Anlässlich dieses Falles organisierte die «Empört Euch»-Gruppe am Donnerstagabend eine Diskussion im Kollegienhaus. Auf dem Podium sassen eine Vertretung der Studierenden, die Koordinatorin für Persönliche Integrität Andrea Bauer und Jens Gaab als Delegierter für Diversity und Nachhaltigkeit. Besprochen werden sollte nicht der konkrete Fall, sondern die zu ergreifenden Massnahmen, um weitere Fälle zu verhindern.
Das Interesse am Thema war gross. Der Seminarraum war überfüllt. Die Diskussion wurde bis zum letzten Moment angeregt geführt.
Von dem aktuellen Blogbeitrag der betroffenen Doktorandin sei er sehr überrascht, sagte Jens Gaab. Sie habe ihm in mehreren E-Mails mitgeteilt, dass der Fall für sie abgeschlossen sei und sie keine weiteren Forderungen mehr habe.
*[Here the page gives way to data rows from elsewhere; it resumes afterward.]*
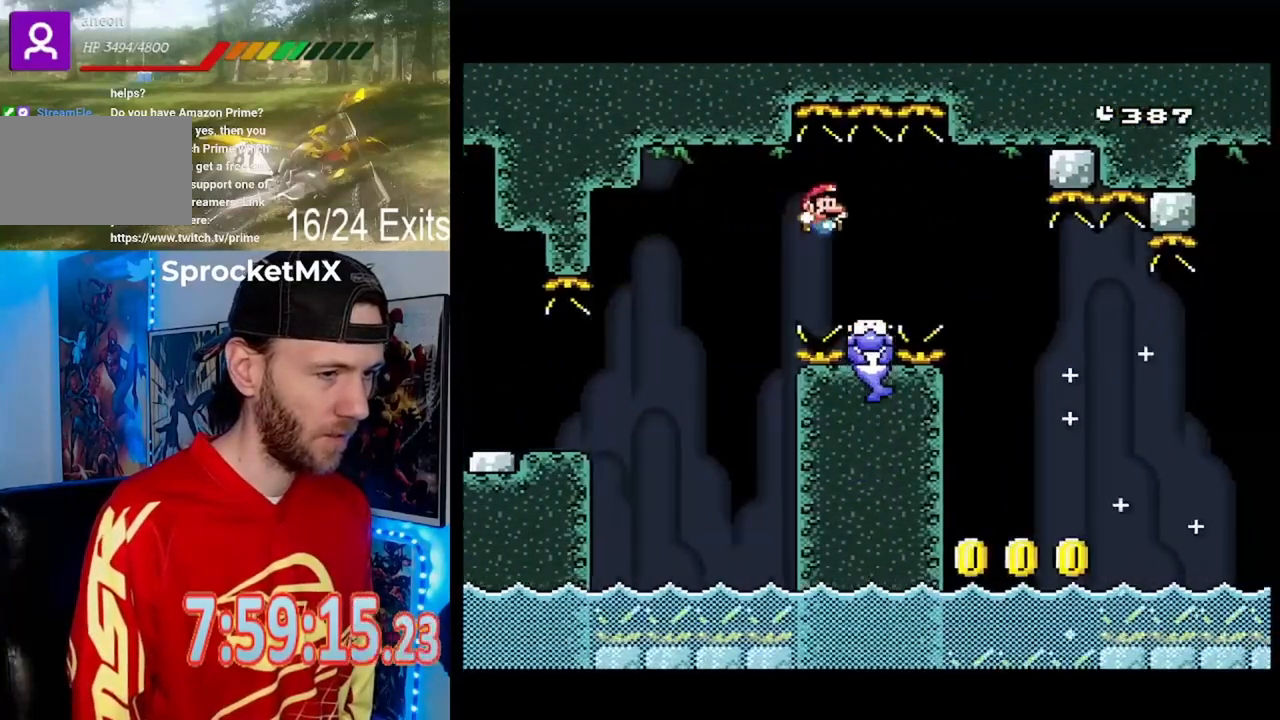
{"buttons": ["Y", "DPAD_LEFT"], "events": [[500, "DPAD_LEFT", "down"], [500, "DPAD_RIGHT", "up"]]}
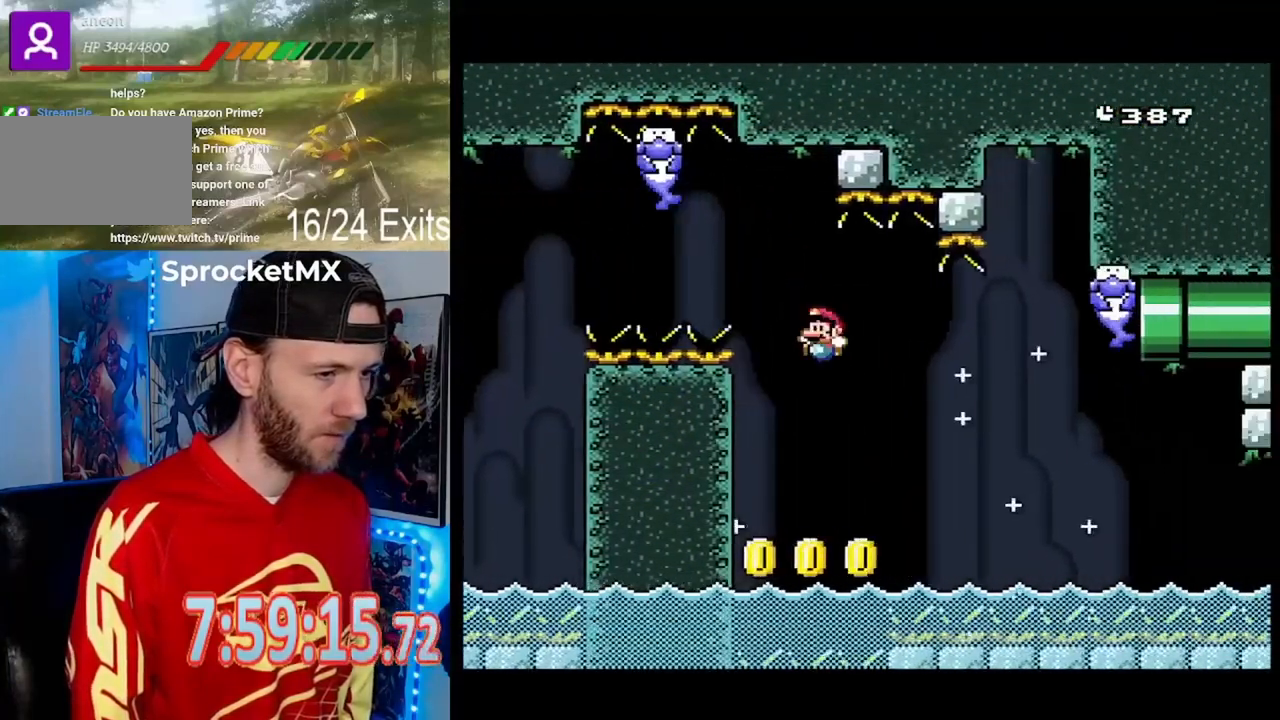
{"buttons": ["Y", "DPAD_UP", "DPAD_RIGHT"], "events": [[200, "DPAD_LEFT", "up"], [200, "DPAD_UP", "down"], [233, "DPAD_RIGHT", "down"]]}
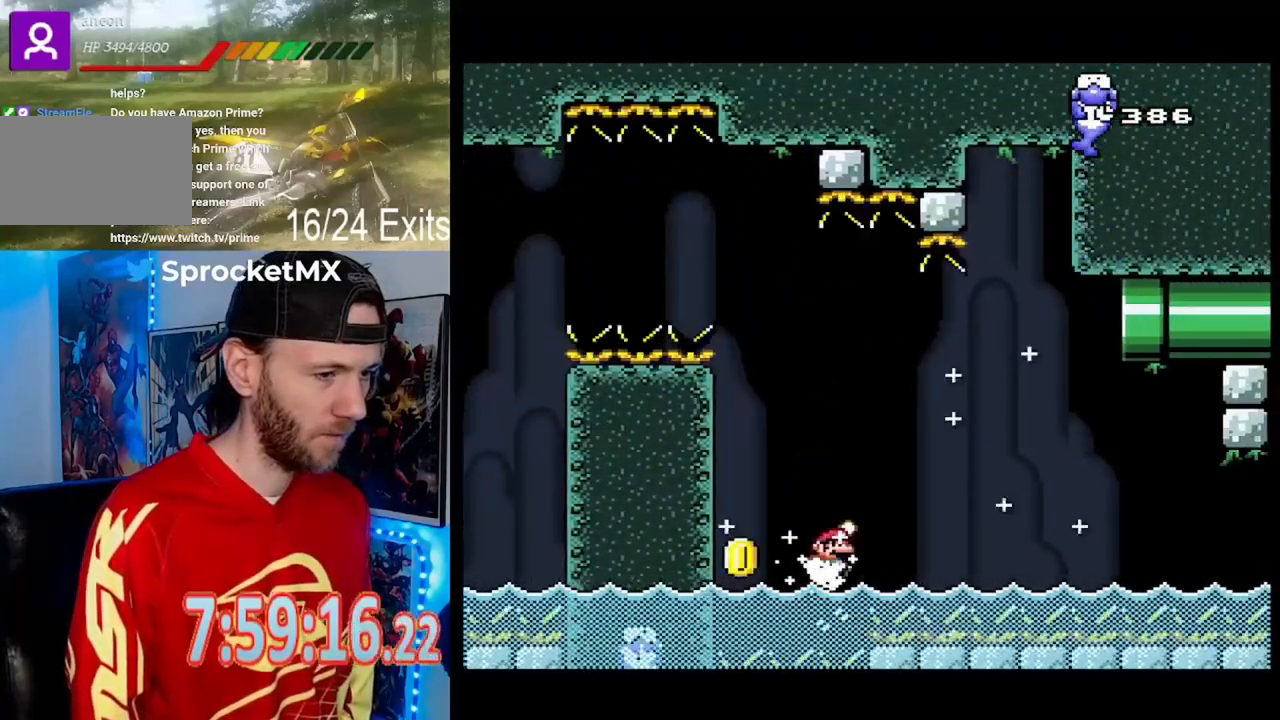
{"buttons": ["Y", "DPAD_UP", "DPAD_RIGHT"], "events": []}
Auch als die Rektorin Andrea Schenker-Wicki ihr angeboten habe, alles zu unternehmen, damit sie ihre Promotion abschliessen könnte, habe sie betont, dass für sie «jetzt alles in Ordnung sei», bestätigt der Mediensprecher der Universität Basel, Matthias Geering. Bei dem Gespräch sei ihr auch ein Wechsel der Betreuungsperson angeboten worden.
Bis zum Ende des Jahres will die Uni nun das aktuelle Reglement überarbeiten und dem Rektorat vorlegen. Ausserdem sei ein Verhaltenskodex, der Code of Conduct und ein obligatorischer Onlinekurs für alle Universitätsmitarbeitenden geplant. «Ich gehe davon aus, dass wir all das in einem Jahr umgesetzt haben», sagte Gaab.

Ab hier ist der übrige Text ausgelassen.